Source extract:
▼▼▼
Our business structure has been making steady advance in profitability, concentrating on four core businesses of Cement, Metals, Advanced Materials and Tools, and Electronic Materials and Components. Under the “Break-through 1000,” we will further enhance the business bases of four core businesses and promote these businesses respectively, ensuring stable earnings structure of all group companies thanks to the diversified sales cycles of our products. Thus, we will achieve four-wheel drive-type management, which enables us to be immune to the impact of environmental changes in the market. In addition, with concerted effort among the group companies, we will enhance value creation of our group companies by presenting more highly value-added materials and total solutions for business issues.
Copper price is expected to decline during three years of the “Break-through 1000,” thus depressing our ordinary income by ¥17 billion from fiscal 2007 (provided 200 ¢/lb. in fiscal 2010); however, through the following measures we will strive to improve profitability at our group companies.
1. Companywide Management Policy
1) Expansion and Reinforcement of Four Core Businesses as the Basis of Integrated Management Although our four core businesses--Cement, Metals, Advanced Materials and Tools, and Electronic Materials and Components--can almost ensure a certain level of profitability, they have yet to reach a world-class level in size and profitability. Under the “Break-through 1000,” we will therefore focus our attention on the respective growth driver of the businesses. In addition, we will aim to further reinforce our business foundation by pursing “Only One” or “No. 1” high-value-added businesses and products by enhancing our vertical value chain from raw materials to downstream products, while also promoting strategic alliances, if needed, with other companies to further reinforce the value chain. To improve competitiveness, we will renew or remodel facilities to increase productivity and take consistent and detailed measures not to miss business opportunities. To implement such measures, we have an aggressive plan for ¥250 billion in capital investment and loans for the three years of the “Break-through 1000.”
2) Initiatives for Our Growth Strategies for “Advancement and Change” We have positioned automobiles, information electronics, and the environment and recycling as our three growth fields, on which we will concentrate management resources. Aiming for a ¥15 billion increase in ordinary income in five years, of the ¥250 billion in capital investment and loans planned for the next three years, ¥75 billion will be directed to these three growth fields, which accounts for approx. 60% of production increase and investment in new product development. Renewal or remodel of facilities is not included in this amount.
▲▲▲
Request:
Which three fields does the business plan extract name as its growth fields? Rely on the business plan extract alone.

Available data:
▼▼▼
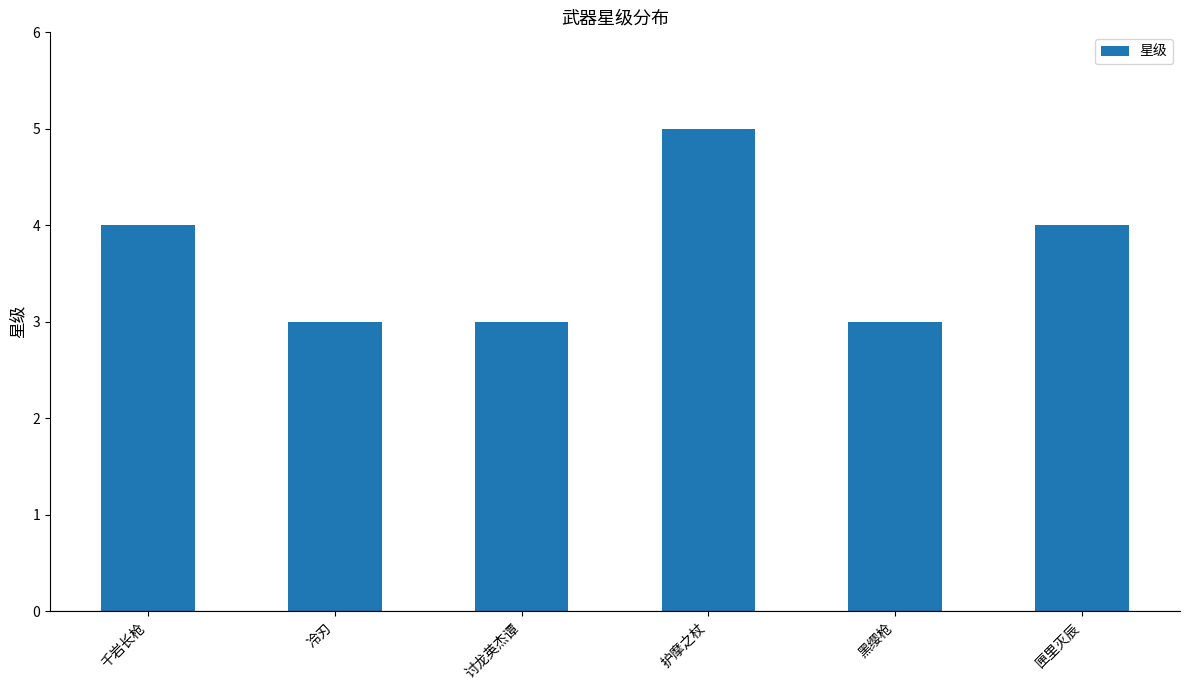

What is the minimum value shown in the chart?

3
▲▲▲
Your solution:
Automobiles, information electronics, and the environment and recycling.